In a opinion piece by Tom Loveless of The New York Times he says maybe we are leaving children behind. The ones who are the high achievers. In Smart Child Left Behind Loveless outlines three points to consider:
First, under the federal law, state tests are supposed to measure whether students are meeting grade-level expectations — whether the average third grader knows the mathematics taught through third grade. But high achievers usually work above grade level, so the state tests are very poor instruments for measuring how well top students are learning.
Second, the way the study’s analysts depicted state trends creates a misleading national picture. They calculated “trend lines” in each state — for example, whether more fourth graders in Georgia reached the “advanced” level in math, whether they made gains in reading and so on for each grade and subject.
For their conclusions, they added together all the up, down and sideways trends to give a national snapshot, saying that 83 percent of trend lines showed gains, while 15 percent showed declines. The problem with this system is that it treats all states equally, regardless of size. So a gain among high-performing students in North Dakota has the same weight as one in California, which has more than 60 times as many students.
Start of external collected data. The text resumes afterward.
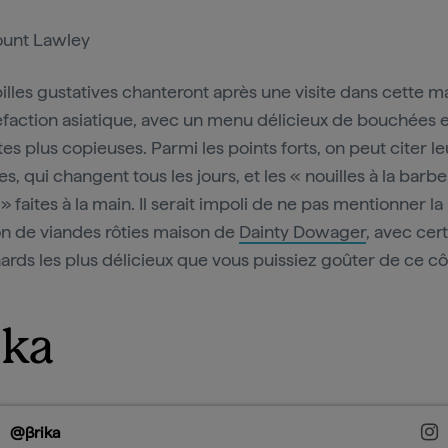
unt Lawley
illes gustatives chanteront après une visite dans cette m
éfaction asiatique, avec un menu délicieux de bouchées e
tes plus copieuses. Parmi les points forts, on peut citer le
s, qui changent tous les jours, et les « nouilles à la barb
 faites à la main. Il serait impoli de ne pas mentionner la
on de viandes rôties maison de
Dainty Dowager
, avec cer
ards les plus délicieux que vous puissiez goûter de ce c
ika
@βrika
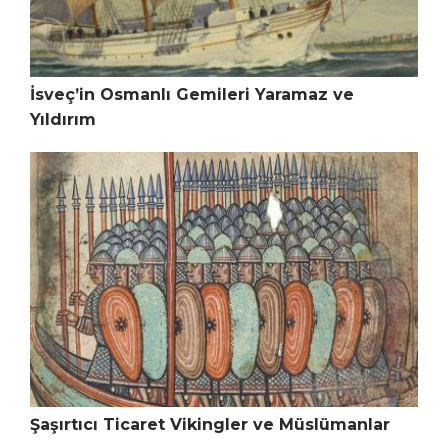
İsveç’in Osmanlı Gemileri Yaramaz ve
Yıldırım
Şaşırtıcı Ticaret Vikingler ve Müslümanlar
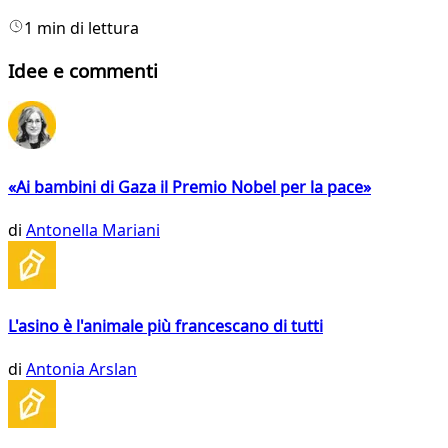
1 min di lettura
Idee e commenti
«Ai bambini di Gaza il Premio Nobel per la pace»
di
Antonella Mariani
L'asino è l'animale più francescano di tutti
di
Antonia Arslan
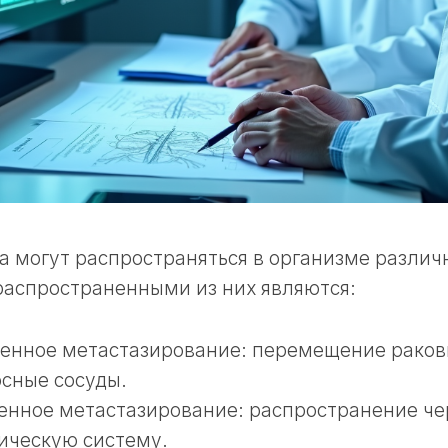
а могут распространяться в организме разли
распространенными из них являются:
енное метастазирование: перемещение раков
сные сосуды.
нное метастазирование: распространение че
ическую систему.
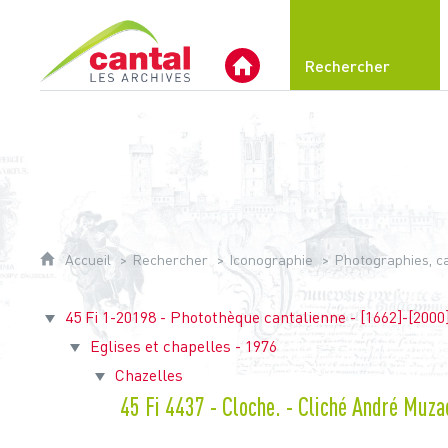
Archives du Cantal
Rechercher
Archives Départementales 
Accueil
Rechercher
Iconographie
Photographies, car
45 Fi 1-20198 - Photothèque cantalienne - [1662]-[2000
Eglises et chapelles - 1976
Chazelles
45 Fi 4437 - Cloche. - Cliché André Muzac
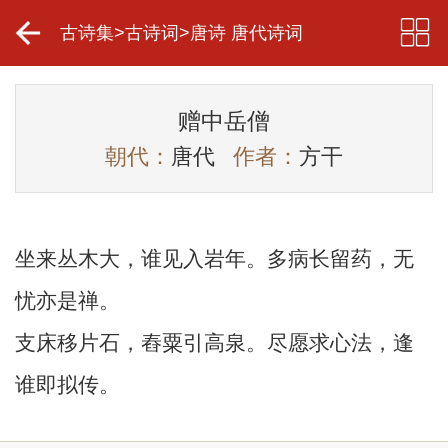
古诗集
>
古诗词
>
唐诗 唐代诗词
赠中岳僧
朝代：
唐代
作者：
方干
坐来丛木大，谁见入岩年。多病长留药，无
忧亦是禅。
支床移片石，舂粟引高泉。尽愿求心法，逢
谁即拟传。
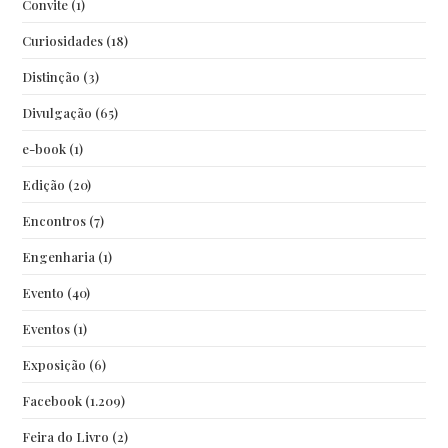
Convite
(1)
Curiosidades
(18)
Distinção
(3)
Divulgação
(65)
e-book
(1)
Edição
(20)
Encontros
(7)
Engenharia
(1)
Evento
(40)
Eventos
(1)
Exposição
(6)
Facebook
(1.209)
Feira do Livro
(2)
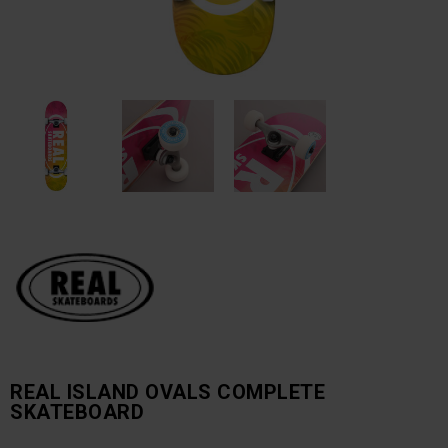
REAL ISLAND OVALS COMPLETE
SKATEBOARD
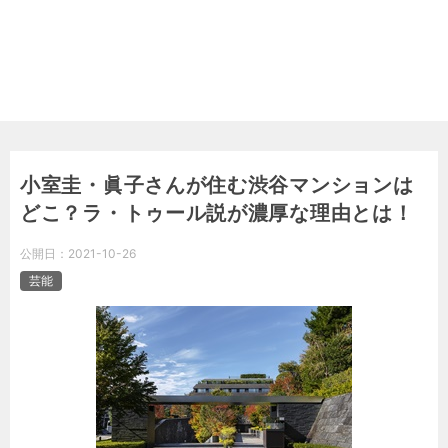
小室圭・眞子さんが住む渋谷マンションは
どこ？ラ・トゥール説が濃厚な理由とは！
公開日：
2021-10-26
芸能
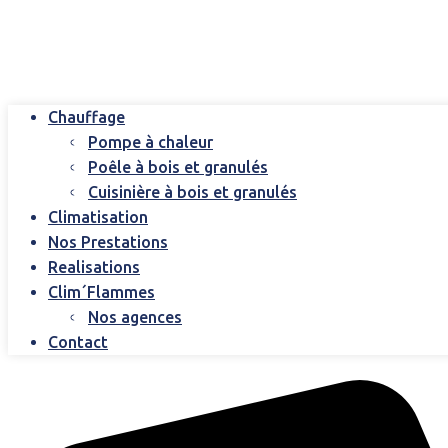
Chauffage
Pompe à chaleur
Poêle à bois et granulés
Cuisinière à bois et granulés
Climatisation
Nos Prestations
Realisations
Clim´Flammes
Nos agences
Contact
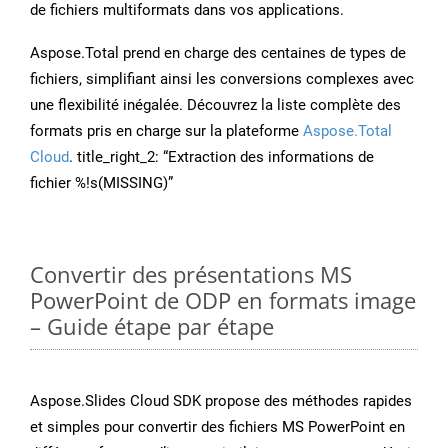
de fichiers multiformats dans vos applications.
Aspose.Total prend en charge des centaines de types de
fichiers, simplifiant ainsi les conversions complexes avec
une flexibilité inégalée. Découvrez la liste complète des
formats pris en charge sur la plateforme
Aspose.Total
Cloud
. title_right_2: “Extraction des informations de
fichier %!s(MISSING)”
Convertir des présentations MS
PowerPoint de ODP en formats image
– Guide étape par étape
Aspose.Slides Cloud SDK propose des méthodes rapides
et simples pour convertir des fichiers MS PowerPoint en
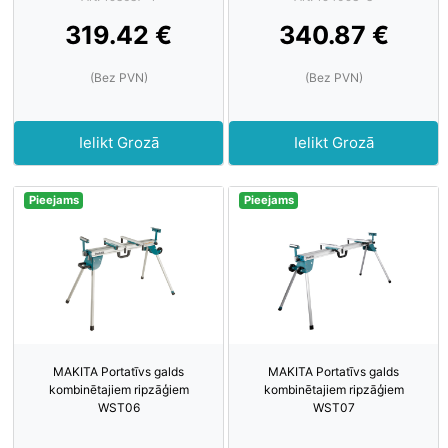
319.42 €
340.87 €
(Bez PVN)
(Bez PVN)
Ielikt Grozā
Ielikt Grozā
Pieejams
Pieejams
MAKITA Portatīvs galds
MAKITA Portatīvs galds
kombinētajiem ripzāģiem
kombinētajiem ripzāģiem
WST06
WST07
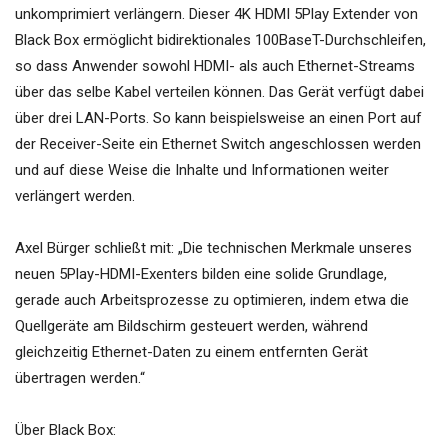
unkomprimiert verlängern. Dieser 4K HDMI 5Play Extender von
Black Box ermöglicht bidirektionales 100BaseT-Durchschleifen,
so dass Anwender sowohl HDMI- als auch Ethernet-Streams
über das selbe Kabel verteilen können. Das Gerät verfügt dabei
über drei LAN-Ports. So kann beispielsweise an einen Port auf
der Receiver-Seite ein Ethernet Switch angeschlossen werden
und auf diese Weise die Inhalte und Informationen weiter
verlängert werden.
Axel Bürger schließt mit: „Die technischen Merkmale unseres
neuen 5Play-HDMI-Exenters bilden eine solide Grundlage,
gerade auch Arbeitsprozesse zu optimieren, indem etwa die
Quellgeräte am Bildschirm gesteuert werden, während
gleichzeitig Ethernet-Daten zu einem entfernten Gerät
übertragen werden.“
Über Black Box:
Third, the analysis does not compare today’s students with those of earlier eras. High-achieving students might be making incremental progress — but is this new? If they were making similar gains before 2002, then might recent progress have nothing to do with No Child Left Behind? And how did their progress compare with trends for lower-achieving students?
Loveless states there is a better report to consider, National Assessment of Educational Progress, which tracks achievement changes in 4th, 8th and 12th graders across the country. It found relatively little progress among our highest-achieving students (those in the top 10 percent) from 2000 to 2007, while the bottom 10 percent made phenomenal gains. For example, in eighth-grade math, the lowest-achieving students made 13 points of progress on the national-assessment scale from 2000 to 2007 — roughly the equivalent of a whole grade. Top students, however, gained just five points.
No Child Left Behind is a good start, but let's not leave our highest achieving students in the political policy wake.